● **Exercise**
Would you please copy each line of the data in which the string "lines" occurs?

Stored data
--*--

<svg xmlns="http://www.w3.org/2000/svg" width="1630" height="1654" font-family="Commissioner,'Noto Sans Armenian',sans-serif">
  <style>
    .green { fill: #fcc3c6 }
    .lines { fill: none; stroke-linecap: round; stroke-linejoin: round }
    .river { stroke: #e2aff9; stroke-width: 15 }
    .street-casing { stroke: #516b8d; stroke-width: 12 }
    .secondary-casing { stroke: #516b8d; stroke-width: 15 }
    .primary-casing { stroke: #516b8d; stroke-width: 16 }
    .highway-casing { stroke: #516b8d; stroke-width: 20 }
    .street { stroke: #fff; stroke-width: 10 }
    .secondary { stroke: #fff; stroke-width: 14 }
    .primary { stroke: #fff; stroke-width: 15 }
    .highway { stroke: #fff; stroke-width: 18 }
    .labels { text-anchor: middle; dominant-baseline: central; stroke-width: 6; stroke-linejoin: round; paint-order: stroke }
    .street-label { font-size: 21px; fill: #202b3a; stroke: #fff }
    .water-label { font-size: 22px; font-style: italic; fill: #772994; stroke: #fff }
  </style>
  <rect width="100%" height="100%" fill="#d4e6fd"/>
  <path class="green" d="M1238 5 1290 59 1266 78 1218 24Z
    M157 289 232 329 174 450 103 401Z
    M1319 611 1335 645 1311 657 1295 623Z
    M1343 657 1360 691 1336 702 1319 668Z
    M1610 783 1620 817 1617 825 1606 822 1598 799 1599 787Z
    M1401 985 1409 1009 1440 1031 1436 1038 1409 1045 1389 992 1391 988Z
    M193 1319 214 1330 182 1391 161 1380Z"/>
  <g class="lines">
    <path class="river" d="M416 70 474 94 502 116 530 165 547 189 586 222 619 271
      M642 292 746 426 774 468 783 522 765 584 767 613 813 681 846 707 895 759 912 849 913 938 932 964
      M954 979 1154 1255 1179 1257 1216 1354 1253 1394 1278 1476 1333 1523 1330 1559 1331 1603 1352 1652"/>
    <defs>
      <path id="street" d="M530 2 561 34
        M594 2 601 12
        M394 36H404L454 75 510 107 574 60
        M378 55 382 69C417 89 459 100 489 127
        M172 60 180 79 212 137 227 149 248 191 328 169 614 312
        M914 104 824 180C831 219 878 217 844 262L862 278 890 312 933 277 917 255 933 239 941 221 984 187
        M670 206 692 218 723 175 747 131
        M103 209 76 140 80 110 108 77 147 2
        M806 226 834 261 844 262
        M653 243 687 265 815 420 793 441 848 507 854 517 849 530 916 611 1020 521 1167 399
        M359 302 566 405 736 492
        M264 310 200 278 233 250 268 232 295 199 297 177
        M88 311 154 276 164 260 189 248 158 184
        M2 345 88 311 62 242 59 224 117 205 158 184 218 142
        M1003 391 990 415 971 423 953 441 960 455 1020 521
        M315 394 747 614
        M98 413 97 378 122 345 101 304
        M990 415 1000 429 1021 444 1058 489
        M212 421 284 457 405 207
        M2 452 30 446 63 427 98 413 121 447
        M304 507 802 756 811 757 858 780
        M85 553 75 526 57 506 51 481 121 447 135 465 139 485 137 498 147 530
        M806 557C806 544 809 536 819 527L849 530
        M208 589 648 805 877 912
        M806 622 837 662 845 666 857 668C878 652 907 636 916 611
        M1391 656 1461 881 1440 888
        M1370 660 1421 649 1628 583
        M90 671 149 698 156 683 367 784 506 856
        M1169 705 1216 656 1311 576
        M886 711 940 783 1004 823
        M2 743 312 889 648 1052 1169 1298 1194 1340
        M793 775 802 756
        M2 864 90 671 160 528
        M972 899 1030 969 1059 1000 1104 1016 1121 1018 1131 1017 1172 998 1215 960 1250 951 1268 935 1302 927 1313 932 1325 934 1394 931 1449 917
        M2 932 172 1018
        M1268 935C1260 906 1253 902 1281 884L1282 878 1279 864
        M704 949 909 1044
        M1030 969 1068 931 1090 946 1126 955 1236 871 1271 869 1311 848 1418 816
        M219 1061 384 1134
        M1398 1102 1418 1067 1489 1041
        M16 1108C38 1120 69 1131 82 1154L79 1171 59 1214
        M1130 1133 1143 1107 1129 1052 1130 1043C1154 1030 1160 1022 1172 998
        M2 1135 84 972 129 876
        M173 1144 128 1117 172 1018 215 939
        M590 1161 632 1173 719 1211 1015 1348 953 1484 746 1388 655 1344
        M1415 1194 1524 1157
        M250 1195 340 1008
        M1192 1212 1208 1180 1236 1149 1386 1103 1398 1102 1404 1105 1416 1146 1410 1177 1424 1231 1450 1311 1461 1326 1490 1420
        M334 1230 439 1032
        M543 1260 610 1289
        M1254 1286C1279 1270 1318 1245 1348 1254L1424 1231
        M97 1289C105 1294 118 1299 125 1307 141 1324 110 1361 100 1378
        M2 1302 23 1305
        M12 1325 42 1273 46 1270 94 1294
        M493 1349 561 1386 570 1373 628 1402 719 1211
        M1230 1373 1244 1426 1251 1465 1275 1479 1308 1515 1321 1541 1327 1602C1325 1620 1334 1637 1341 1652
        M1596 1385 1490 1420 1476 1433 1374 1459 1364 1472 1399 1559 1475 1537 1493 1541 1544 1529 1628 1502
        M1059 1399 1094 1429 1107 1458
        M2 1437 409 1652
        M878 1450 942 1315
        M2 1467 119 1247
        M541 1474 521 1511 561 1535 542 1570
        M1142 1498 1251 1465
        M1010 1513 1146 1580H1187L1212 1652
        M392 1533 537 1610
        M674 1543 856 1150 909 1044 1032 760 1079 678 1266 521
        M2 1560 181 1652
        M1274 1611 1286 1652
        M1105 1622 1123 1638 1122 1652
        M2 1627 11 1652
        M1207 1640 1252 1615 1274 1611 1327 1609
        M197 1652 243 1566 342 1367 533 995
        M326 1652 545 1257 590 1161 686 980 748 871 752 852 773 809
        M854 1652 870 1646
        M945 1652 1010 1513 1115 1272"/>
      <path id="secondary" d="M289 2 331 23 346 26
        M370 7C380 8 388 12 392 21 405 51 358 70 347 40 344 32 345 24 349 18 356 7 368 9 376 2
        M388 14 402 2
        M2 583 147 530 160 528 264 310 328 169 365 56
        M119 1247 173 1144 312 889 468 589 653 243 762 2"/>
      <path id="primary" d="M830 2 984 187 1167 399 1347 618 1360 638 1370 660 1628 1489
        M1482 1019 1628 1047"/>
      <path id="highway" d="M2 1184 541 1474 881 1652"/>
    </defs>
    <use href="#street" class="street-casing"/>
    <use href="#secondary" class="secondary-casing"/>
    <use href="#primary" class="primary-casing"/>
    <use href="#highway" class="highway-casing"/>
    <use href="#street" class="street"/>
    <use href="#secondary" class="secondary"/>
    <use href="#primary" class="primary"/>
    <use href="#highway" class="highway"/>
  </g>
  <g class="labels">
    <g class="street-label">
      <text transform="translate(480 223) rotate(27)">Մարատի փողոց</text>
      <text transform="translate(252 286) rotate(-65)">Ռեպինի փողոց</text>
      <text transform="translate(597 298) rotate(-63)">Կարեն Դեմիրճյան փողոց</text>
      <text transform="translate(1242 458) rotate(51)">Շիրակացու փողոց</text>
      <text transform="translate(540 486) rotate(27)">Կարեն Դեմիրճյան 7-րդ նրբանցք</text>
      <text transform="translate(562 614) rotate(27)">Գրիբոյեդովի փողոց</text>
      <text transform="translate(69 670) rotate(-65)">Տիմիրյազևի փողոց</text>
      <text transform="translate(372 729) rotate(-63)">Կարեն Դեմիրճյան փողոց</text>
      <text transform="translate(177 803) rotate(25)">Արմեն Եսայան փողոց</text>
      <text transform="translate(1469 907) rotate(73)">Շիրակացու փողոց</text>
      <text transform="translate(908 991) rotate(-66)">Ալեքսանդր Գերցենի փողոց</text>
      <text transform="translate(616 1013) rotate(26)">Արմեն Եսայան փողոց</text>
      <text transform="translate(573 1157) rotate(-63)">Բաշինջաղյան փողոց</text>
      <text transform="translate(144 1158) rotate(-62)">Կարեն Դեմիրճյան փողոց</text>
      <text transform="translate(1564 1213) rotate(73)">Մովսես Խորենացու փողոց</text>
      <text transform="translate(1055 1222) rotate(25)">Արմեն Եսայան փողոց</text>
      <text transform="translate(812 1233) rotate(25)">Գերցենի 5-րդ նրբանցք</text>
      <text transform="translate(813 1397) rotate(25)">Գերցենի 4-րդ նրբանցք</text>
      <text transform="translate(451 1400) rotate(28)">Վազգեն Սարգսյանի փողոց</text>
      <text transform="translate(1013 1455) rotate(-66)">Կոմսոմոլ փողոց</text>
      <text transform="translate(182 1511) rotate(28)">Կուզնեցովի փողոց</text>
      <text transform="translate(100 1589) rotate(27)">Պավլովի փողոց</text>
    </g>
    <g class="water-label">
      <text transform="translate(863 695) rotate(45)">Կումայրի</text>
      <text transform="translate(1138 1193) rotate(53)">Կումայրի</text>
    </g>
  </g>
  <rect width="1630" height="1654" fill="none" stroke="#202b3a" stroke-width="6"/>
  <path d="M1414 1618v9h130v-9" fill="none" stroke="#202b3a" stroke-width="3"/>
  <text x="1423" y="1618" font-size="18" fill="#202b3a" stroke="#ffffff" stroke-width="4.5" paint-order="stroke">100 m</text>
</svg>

--*--

● **Problem solution**
    .lines { fill: none; stroke-linecap: round; stroke-linejoin: round }
  <g class="lines">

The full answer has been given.